>> Begin DATA TO USE

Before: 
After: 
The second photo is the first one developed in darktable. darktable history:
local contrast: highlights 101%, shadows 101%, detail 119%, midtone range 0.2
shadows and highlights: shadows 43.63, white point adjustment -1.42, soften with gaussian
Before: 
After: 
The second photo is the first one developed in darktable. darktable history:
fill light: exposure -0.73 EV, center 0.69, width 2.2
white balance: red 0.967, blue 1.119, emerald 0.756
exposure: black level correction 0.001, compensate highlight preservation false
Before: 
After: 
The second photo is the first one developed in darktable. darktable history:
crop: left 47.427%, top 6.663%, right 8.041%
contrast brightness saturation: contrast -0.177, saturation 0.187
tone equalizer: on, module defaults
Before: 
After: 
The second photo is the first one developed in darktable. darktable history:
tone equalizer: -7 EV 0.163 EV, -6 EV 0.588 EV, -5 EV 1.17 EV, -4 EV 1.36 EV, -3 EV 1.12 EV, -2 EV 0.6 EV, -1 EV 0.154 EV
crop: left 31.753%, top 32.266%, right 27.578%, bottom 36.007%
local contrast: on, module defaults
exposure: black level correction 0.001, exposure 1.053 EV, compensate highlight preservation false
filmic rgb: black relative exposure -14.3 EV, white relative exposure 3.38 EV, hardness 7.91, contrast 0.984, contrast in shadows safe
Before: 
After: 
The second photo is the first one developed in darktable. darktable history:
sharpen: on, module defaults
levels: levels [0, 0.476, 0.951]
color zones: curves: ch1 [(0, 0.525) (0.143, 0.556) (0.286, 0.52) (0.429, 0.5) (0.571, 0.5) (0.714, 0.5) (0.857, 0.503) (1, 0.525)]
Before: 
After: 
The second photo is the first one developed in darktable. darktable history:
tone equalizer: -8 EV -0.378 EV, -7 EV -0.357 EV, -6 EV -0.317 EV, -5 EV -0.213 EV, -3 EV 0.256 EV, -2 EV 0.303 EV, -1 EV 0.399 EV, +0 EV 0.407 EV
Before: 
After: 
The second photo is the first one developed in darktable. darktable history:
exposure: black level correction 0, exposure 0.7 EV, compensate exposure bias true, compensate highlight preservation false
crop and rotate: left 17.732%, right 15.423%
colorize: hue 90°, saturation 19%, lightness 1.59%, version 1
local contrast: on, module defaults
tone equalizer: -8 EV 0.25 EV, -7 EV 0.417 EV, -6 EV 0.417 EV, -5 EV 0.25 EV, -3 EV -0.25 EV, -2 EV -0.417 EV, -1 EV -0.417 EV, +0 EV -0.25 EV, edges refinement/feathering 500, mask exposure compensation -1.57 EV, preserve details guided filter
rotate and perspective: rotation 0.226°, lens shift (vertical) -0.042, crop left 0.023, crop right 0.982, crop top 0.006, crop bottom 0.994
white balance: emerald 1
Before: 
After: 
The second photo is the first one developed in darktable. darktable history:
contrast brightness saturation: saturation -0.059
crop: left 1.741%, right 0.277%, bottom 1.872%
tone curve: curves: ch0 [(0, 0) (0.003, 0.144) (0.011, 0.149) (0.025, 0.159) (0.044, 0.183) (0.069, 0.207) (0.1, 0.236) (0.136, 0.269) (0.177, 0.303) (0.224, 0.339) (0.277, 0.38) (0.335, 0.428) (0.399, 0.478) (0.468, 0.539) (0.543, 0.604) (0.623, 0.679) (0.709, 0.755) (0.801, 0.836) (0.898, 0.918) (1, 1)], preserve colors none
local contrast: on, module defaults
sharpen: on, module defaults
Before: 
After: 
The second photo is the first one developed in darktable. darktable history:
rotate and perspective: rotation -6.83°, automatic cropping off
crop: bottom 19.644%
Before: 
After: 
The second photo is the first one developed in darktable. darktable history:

>> End DATA TO USE

## TASK DESCRIPTION
Arrange every line of the entries above into a Markdown table with the columns Row and Line. Number the rows in order and leave out blank lines.

## WRITTEN RESPONSE
| Row | Line |
|---|---|
| 1 | Before:  |
| 2 | After:  |
| 3 | The second photo is the first one developed in darktable. darktable history: |
| 4 | local contrast: highlights 101%, shadows 101%, detail 119%, midtone range 0.2 |
| 5 | shadows and highlights: shadows 43.63, white point adjustment -1.42, soften with gaussian |
| 6 | Before:  |
| 7 | After:  |
| 8 | The second photo is the first one developed in darktable. darktable history: |
| 9 | fill light: exposure -0.73 EV, center 0.69, width 2.2 |
| 10 | white balance: red 0.967, blue 1.119, emerald 0.756 |
| 11 | exposure: black level correction 0.001, compensate highlight preservation false |
| 12 | Before:  |
| 13 | After:  |
| 14 | The second photo is the first one developed in darktable. darktable history: |
| 15 | crop: left 47.427%, top 6.663%, right 8.041% |
| 16 | contrast brightness saturation: contrast -0.177, saturation 0.187 |
| 17 | tone equalizer: on, module defaults |
| 18 | Before:  |
| 19 | After:  |
| 20 | The second photo is the first one developed in darktable. darktable history: |
| 21 | tone equalizer: -7 EV 0.163 EV, -6 EV 0.588 EV, -5 EV 1.17 EV, -4 EV 1.36 EV, -3 EV 1.12 EV, -2 EV 0.6 EV, -1 EV 0.154 EV |
| 22 | crop: left 31.753%, top 32.266%, right 27.578%, bottom 36.007% |
| 23 | local contrast: on, module defaults |
| 24 | exposure: black level correction 0.001, exposure 1.053 EV, compensate highlight preservation false |
| 25 | filmic rgb: black relative exposure -14.3 EV, white relative exposure 3.38 EV, hardness 7.91, contrast 0.984, contrast in shadows safe |
| 26 | Before:  |
| 27 | After:  |
| 28 | The second photo is the first one developed in darktable. darktable history: |
| 29 | sharpen: on, module defaults |
| 30 | levels: levels [0, 0.476, 0.951] |
| 31 | color zones: curves: ch1 [(0, 0.525) (0.143, 0.556) (0.286, 0.52) (0.429, 0.5) (0.571, 0.5) (0.714, 0.5) (0.857, 0.503) (1, 0.525)] |
| 32 | Before:  |
| 33 | After:  |
| 34 | The second photo is the first one developed in darktable. darktable history: |
| 35 | tone equalizer: -8 EV -0.378 EV, -7 EV -0.357 EV, -6 EV -0.317 EV, -5 EV -0.213 EV, -3 EV 0.256 EV, -2 EV 0.303 EV, -1 EV 0.399 EV, +0 EV 0.407 EV |
| 36 | Before:  |
| 37 | After:  |
| 38 | The second photo is the first one developed in darktable. darktable history: |
| 39 | exposure: black level correction 0, exposure 0.7 EV, compensate exposure bias true, compensate highlight preservation false |
| 40 | crop and rotate: left 17.732%, right 15.423% |
| 41 | colorize: hue 90°, saturation 19%, lightness 1.59%, version 1 |
| 42 | local contrast: on, module defaults |
| 43 | tone equalizer: -8 EV 0.25 EV, -7 EV 0.417 EV, -6 EV 0.417 EV, -5 EV 0.25 EV, -3 EV -0.25 EV, -2 EV -0.417 EV, -1 EV -0.417 EV, +0 EV -0.25 EV, edges refinement/feathering 500, mask exposure compensation -1.57 EV, preserve details guided filter |
| 44 | rotate and perspective: rotation 0.226°, lens shift (vertical) -0.042, crop left 0.023, crop right 0.982, crop top 0.006, crop bottom 0.994 |
| 45 | white balance: emerald 1 |
| 46 | Before:  |
| 47 | After:  |
| 48 | The second photo is the first one developed in darktable. darktable history: |
| 49 | contrast brightness saturation: saturation -0.059 |
| 50 | crop: left 1.741%, right 0.277%, bottom 1.872% |
| 51 | tone curve: curves: ch0 [(0, 0) (0.003, 0.144) (0.011, 0.149) (0.025, 0.159) (0.044, 0.183) (0.069, 0.207) (0.1, 0.236) (0.136, 0.269) (0.177, 0.303) (0.224, 0.339) (0.277, 0.38) (0.335, 0.428) (0.399, 0.478) (0.468, 0.539) (0.543, 0.604) (0.623, 0.679) (0.709, 0.755) (0.801, 0.836) (0.898, 0.918) (1, 1)], preserve colors none |
| 52 | local contrast: on, module defaults |
| 53 | sharpen: on, module defaults |
| 54 | Before:  |
| 55 | After:  |
| 56 | The second photo is the first one developed in darktable. darktable history: |
| 57 | rotate and perspective: rotation -6.83°, automatic cropping off |
| 58 | crop: bottom 19.644% |
| 59 | Before:  |
| 60 | After:  |
| 61 | The second photo is the first one developed in darktable. darktable history: |